* [Your objective]
Compute how many lines in the data below contain "padding"; answer only with that number.

* [Input data]

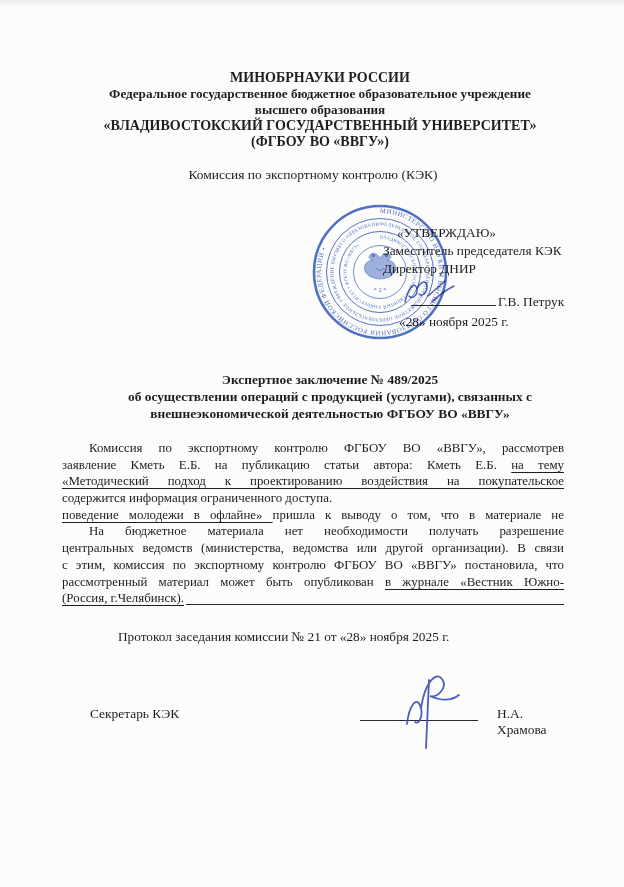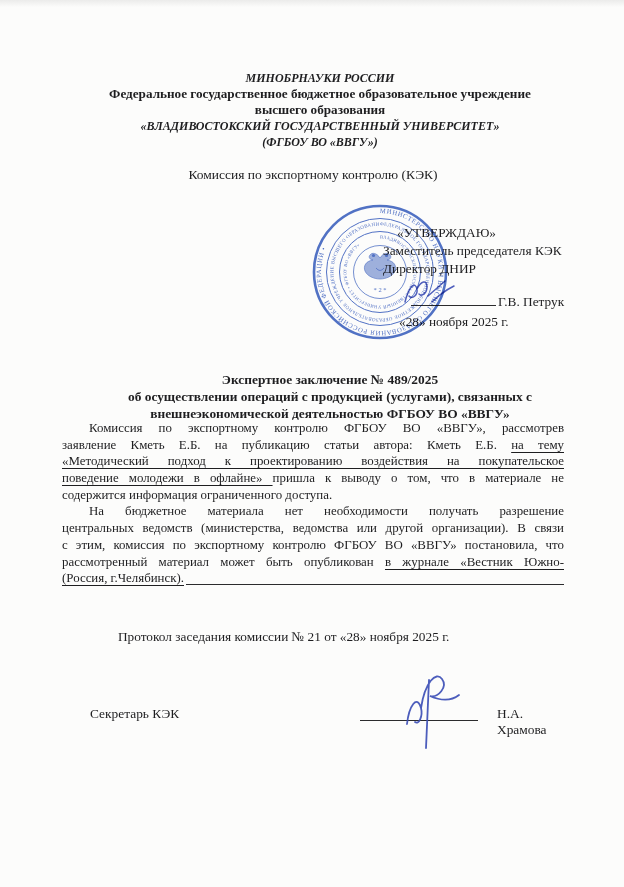--- a/index.html
+++ b/index.html
@@ -15,7 +15,7 @@
   .letterhead { position:absolute; top:70px; left:62px; width:502px;
     box-sizing:border-box; padding-left:14px; text-align:center;
     font-weight:bold; font-size:13.2px; line-height:16px; }
-  .letterhead .big { font-size:12px;font-style:italic; }
+  .letterhead .big { font-size:14px; }
   .commission-line { position:absolute; top:167px; left:62px; width:502px;
     text-align:center; font-size:13.5px; }
 

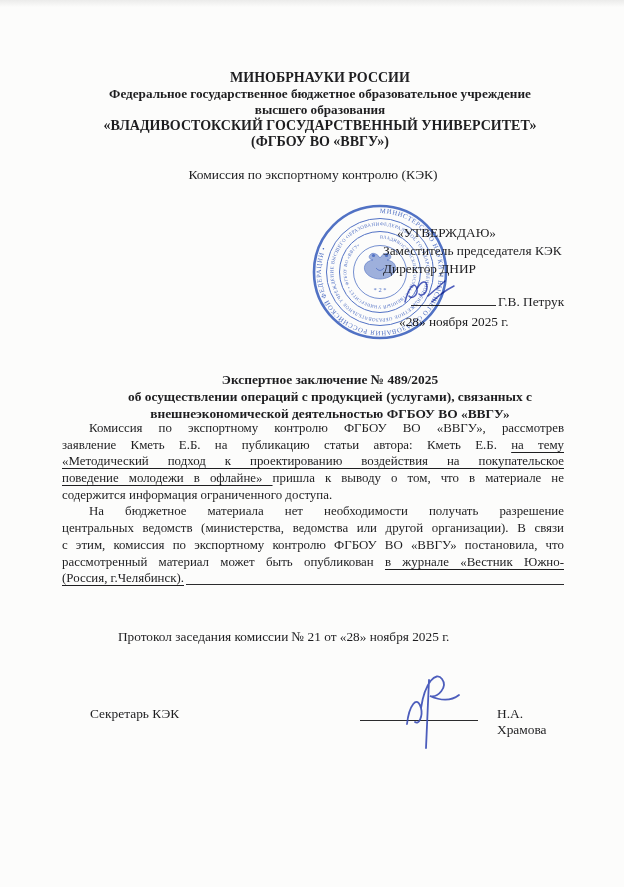--- a/index.html
+++ b/index.html
@@ -38,7 +38,7 @@
     font-weight:bold; font-size:13.4px; line-height:17px; }
 
   
-  .body-text { position:absolute; top:420px; left:62px; width:502px;
+  .body-text { position:absolute; top:440px; left:62px; width:502px;
     font-size:12.9px; line-height:16.7px; }
   .jline { text-align:justify; text-align-last:justify; height:16.7px; overflow:visible; }
   .jline.indent { text-indent:27px; }

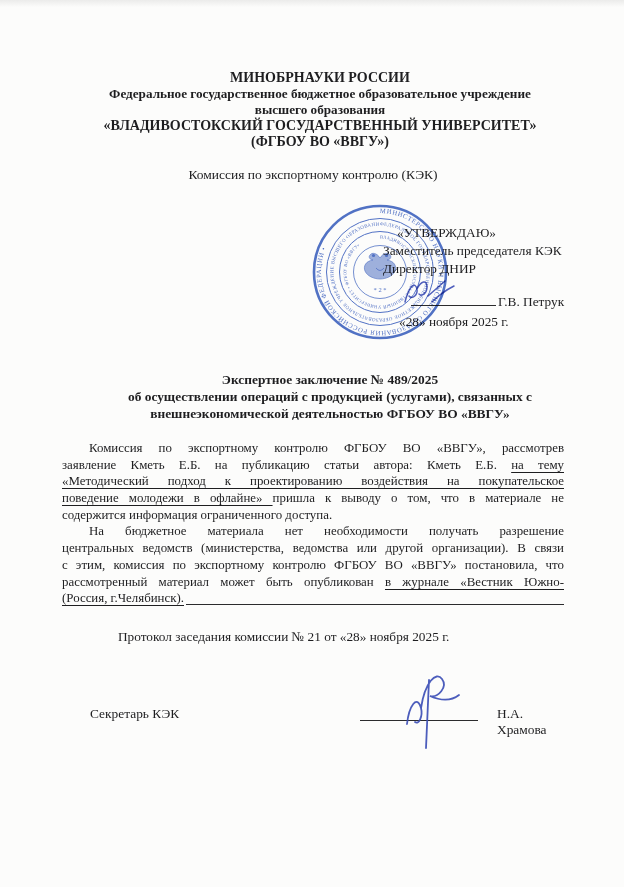--- a/index.html
+++ b/index.html
@@ -131,8 +131,8 @@
         <div class="jline indent"><span>Комиссия по экспортному контролю ФГБОУ ВО «ВВГУ», рассмотрев</span></div>
         <div class="jline"><span>заявление Кметь Е.Б.  на публикацию статьи автора: Кметь Е.Б. </span><span class="u">на тему</span></div>
         <div class="jline"><span class="u">«Методический подход к проектированию воздействия на покупательское</span></div>
+        <div class="jline lastline"><span>содержится информация ограниченного доступа.</span></div>
         <div class="jline"><span class="u">поведение молодежи в офлайне» </span><span>пришла к выводу о том, что в материале не</span></div>
-        <div class="jline lastline"><span>содержится информация ограниченного доступа.</span></div>
       </div>
     <div>
         <div class="jline indent"><span>На бюджетное материала нет необходимости получать разрешение</span></div>

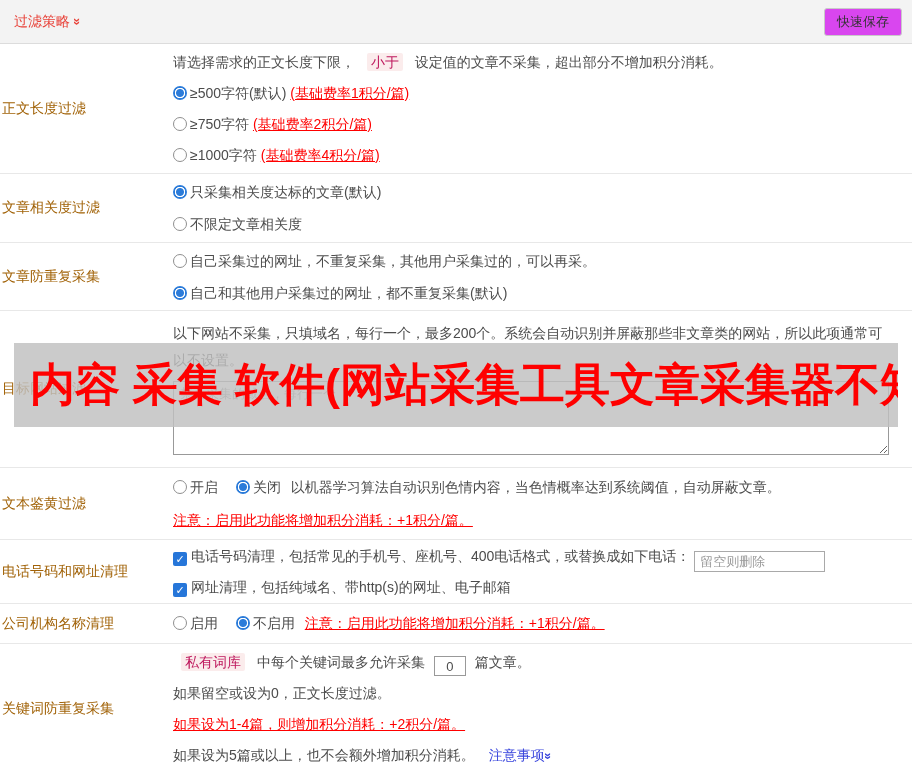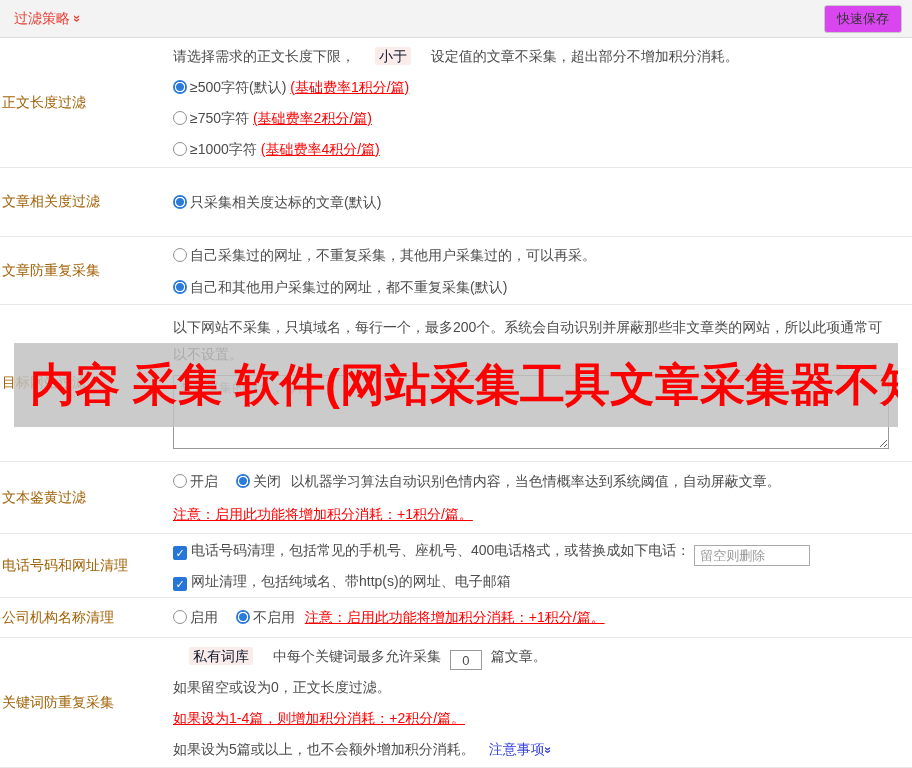--- a/index.html
+++ b/index.html
@@ -14,7 +14,7 @@
   }
   
   .topbar {
-    height: 38px; background: #f3f3f3;
+    height: 44px; background: #f3f3f3;
     border-bottom: 1px solid #dcdcdc;
     display: flex; align-items: center;
     padding: 0 10px 0 14px;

* [Response]
2